• **Your instructions**
Rewrite every line in the rows below as a JSON list of strings, one string per line, leaving out any blank lines.

• **Data for processing**
--- start ---

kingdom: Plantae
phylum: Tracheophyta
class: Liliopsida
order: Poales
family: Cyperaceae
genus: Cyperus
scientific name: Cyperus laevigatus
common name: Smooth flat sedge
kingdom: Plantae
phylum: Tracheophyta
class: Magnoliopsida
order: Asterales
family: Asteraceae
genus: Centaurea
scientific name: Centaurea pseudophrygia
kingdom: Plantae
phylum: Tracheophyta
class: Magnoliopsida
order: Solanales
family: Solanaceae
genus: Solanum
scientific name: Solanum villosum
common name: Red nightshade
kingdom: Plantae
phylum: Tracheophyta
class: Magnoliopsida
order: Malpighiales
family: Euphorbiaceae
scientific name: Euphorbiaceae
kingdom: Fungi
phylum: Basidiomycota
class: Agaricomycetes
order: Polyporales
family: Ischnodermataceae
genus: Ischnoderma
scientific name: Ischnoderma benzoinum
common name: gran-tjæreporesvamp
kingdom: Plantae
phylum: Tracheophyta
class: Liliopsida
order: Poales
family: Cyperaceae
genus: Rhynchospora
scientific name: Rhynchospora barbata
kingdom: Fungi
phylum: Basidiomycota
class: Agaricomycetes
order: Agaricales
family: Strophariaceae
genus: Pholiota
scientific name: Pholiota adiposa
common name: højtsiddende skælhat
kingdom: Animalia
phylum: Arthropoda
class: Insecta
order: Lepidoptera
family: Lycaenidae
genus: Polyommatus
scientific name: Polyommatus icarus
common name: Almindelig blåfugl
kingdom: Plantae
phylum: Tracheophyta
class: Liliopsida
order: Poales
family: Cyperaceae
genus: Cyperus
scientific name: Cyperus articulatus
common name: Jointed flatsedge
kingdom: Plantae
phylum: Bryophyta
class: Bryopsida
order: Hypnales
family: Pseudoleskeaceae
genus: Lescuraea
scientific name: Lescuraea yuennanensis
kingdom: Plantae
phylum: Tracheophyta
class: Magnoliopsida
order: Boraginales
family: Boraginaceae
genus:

--- end ---

• **Solution to the problem**
[
  "kingdom: Plantae",
  "phylum: Tracheophyta",
  "class: Liliopsida",
  "order: Poales",
  "family: Cyperaceae",
  "genus: Cyperus",
  "scientific name: Cyperus laevigatus",
  "common name: Smooth flat sedge",
  "kingdom: Plantae",
  "phylum: Tracheophyta",
  "class: Magnoliopsida",
  "order: Asterales",
  "family: Asteraceae",
  "genus: Centaurea",
  "scientific name: Centaurea pseudophrygia",
  "kingdom: Plantae",
  "phylum: Tracheophyta",
  "class: Magnoliopsida",
  "order: Solanales",
  "family: Solanaceae",
  "genus: Solanum",
  "scientific name: Solanum villosum",
  "common name: Red nightshade",
  "kingdom: Plantae",
  "phylum: Tracheophyta",
  "class: Magnoliopsida",
  "order: Malpighiales",
  "family: Euphorbiaceae",
  "scientific name: Euphorbiaceae",
  "kingdom: Fungi",
  "phylum: Basidiomycota",
  "class: Agaricomycetes",
  "order: Polyporales",
  "family: Ischnodermataceae",
  "genus: Ischnoderma",
  "scientific name: Ischnoderma benzoinum",
  "common name: gran-tjæreporesvamp",
  "kingdom: Plantae",
  "phylum: Tracheophyta",
  "class: Liliopsida",
  "order: Poales",
  "family: Cyperaceae",
  "genus: Rhynchospora",
  "scientific name: Rhynchospora barbata",
  "kingdom: Fungi",
  "phylum: Basidiomycota",
  "class: Agaricomycetes",
  "order: Agaricales",
  "family: Strophariaceae",
  "genus: Pholiota",
  "scientific name: Pholiota adiposa",
  "common name: højtsiddende skælhat",
  "kingdom: Animalia",
  "phylum: Arthropoda",
  "class: Insecta",
  "order: Lepidoptera",
  "family: Lycaenidae",
  "genus: Polyommatus",
  "scientific name: Polyommatus icarus",
  "common name: Almindelig blåfugl",
  "kingdom: Plantae",
  "phylum: Tracheophyta",
  "class: Liliopsida",
  "order: Poales",
  "family: Cyperaceae",
  "genus: Cyperus",
  "scientific name: Cyperus articulatus",
  "common name: Jointed flatsedge",
  "kingdom: Plantae",
  "phylum: Bryophyta",
  "class: Bryopsida",
  "order: Hypnales",
  "family: Pseudoleskeaceae",
  "genus: Lescuraea",
  "scientific name: Lescuraea yuennanensis",
  "kingdom: Plantae",
  "phylum: Tracheophyta",
  "class: Magnoliopsida",
  "order: Boraginales",
  "family: Boraginaceae",
  "genus:"
]